» Work item: Give every line below again, exactly.

* * * * * * *

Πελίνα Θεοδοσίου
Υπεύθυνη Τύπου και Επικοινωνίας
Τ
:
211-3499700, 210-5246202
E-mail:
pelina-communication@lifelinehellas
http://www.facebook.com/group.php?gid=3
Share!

* * * * * * *

» Response area:
Πελίνα Θεοδοσίου
Υπεύθυνη Τύπου και Επικοινωνίας
Τ
:
211-3499700, 210-5246202
E-mail:
pelina-communication@lifelinehellas
http://www.facebook.com/group.php?gid=3
Share!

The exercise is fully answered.